Эти качества объединились у Рериха с очень рано появившейся у него страстной увлеченностью историческим прошлым России, поэзией древности. Рерих органически входит в круг русских художников, на рубеже XIX и XX столетий ожививших в чудесных полотнах страницы русской истории и сказочного эпоса, причем историческая интуиция дополнялась основательным научным познанием, но не отвлеченным, а связанным с «расспросами» живых свидетелей старины – архитектурных памятников, материалов раскопок, сохранившихся старых обычаев. Среди этих художников Аполлинарий Васнецов по всему своему складу художника-ученого более всего близок к Рериху, хотя поэтическая мысль Рериха была и смелее, и глубже, и фантастичнее.
Историческую живопись оплодотворяло «открытие» сокровищ древнерусского искусства, только начавшееся в то время.
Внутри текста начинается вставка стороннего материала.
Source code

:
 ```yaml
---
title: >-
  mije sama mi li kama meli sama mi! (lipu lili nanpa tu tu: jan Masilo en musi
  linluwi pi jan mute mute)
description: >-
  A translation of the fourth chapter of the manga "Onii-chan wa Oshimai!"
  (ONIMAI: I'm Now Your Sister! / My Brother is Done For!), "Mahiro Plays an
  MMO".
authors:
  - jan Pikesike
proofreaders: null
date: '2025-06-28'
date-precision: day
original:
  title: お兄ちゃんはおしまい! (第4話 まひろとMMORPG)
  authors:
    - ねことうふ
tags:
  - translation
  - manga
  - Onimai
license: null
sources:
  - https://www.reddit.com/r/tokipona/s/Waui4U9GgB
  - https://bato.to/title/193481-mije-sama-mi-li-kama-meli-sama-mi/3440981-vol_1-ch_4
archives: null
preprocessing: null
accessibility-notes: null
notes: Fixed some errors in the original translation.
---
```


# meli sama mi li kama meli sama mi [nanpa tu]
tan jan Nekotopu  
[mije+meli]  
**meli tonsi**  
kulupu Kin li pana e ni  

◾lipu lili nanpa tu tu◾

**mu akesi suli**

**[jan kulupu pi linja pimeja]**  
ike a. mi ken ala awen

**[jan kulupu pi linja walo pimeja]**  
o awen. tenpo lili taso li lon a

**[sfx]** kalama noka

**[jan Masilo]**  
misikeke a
Рерих был одним из пионеров изучения и освоения традиций иконописи. Напевноэпический строй иконы, ее ритм, неповторимая красота ее «колеров» не могли не захватывать воображение художников, настраивая его на былинно-легендарный лад. Появлялись и холодные стилизаторы типа Стеллецкого. Какие-то элементы стилизаторства возникали и у Рериха, но «декадентом» он никогда не был – широкие и сильные крылья таланта художника-мыслителя поднимали его высоко над упадочными течениями.
Масштабность, размах интеллектуальных исканий Рериха – это черта, особенно глубоко роднящая его с лучшими традициями русской культуры XIX века. Когда-то еще Александр Иванов высказывал мысль, что русский художник призван объединить искусство с наукой – с «литературной ученостью», как он выражался. Для самого Иванова это был путь, в истинности которого он был глубоко убежден. В самом деле: разве его работа над библейскими эскизами не была работой художника-ученого и мыслителя? А разве не был мыслителем Суриков с его почти фанатической страстью познания, поисков, изучения? Вне «литературной учености» нельзя понять и творчества Врубеля. Есть нечто глубоко закономерное в этой тенденции к взаимодействию научно-философского и художественного мышления, к их объединению в высшем синтезе.
Рерих остается русским и в своем стремлении проникнуть в дух и смысл культуры иных народов. Это та способность «всемирной отзывчивости», которой обладали крупнейшие деятели русского искусства и которая драгоценна также для многонациональной, интернациональной по духу советской художественной культуры.
Начавшись с углубления в русскую историю, интересы Рериха идут как бы по расширяющимся орбитам, захватывая сначала северные страны, а затем устремляясь на Восток.
На выставке был неполно, но все же с достаточной выразительностью представлен первый период творчества Рериха – преимущественно «русский». Правда, не было его первой, прославившей его картины «Гонец», но она хорошо известна всем по экспозиции Третьяковской галереи. В этой картине уже заключен, как в зерне, пафос его искусства, и еще более он раскрывается в другой, тоже очень известной картине «Город строят». Суровый и деятельный мир наших предков оживает, как подлинная быль. В этом мире не было покоя; что-то тревожное, подстерегающее окружает «гонца», пробирающегося на грубо выдолбленной лодке среди сумрачных берегов при таинственном свете месяца, который как будто крадется по небу. Труды и опасности, страх неведомого – на каждом шагу. Предвещают беды зловещие вороны. Но среди диких лесов вырастают срубы, деревянные уступы башен, люди копают землю, таскают бревна, волокут по суше свои птицеподобные ладьи, с настойчивой хлопотливостью муравьев неустанно работают, забираются все выше – идет вечное, упорное созидание. Так видится художнику история.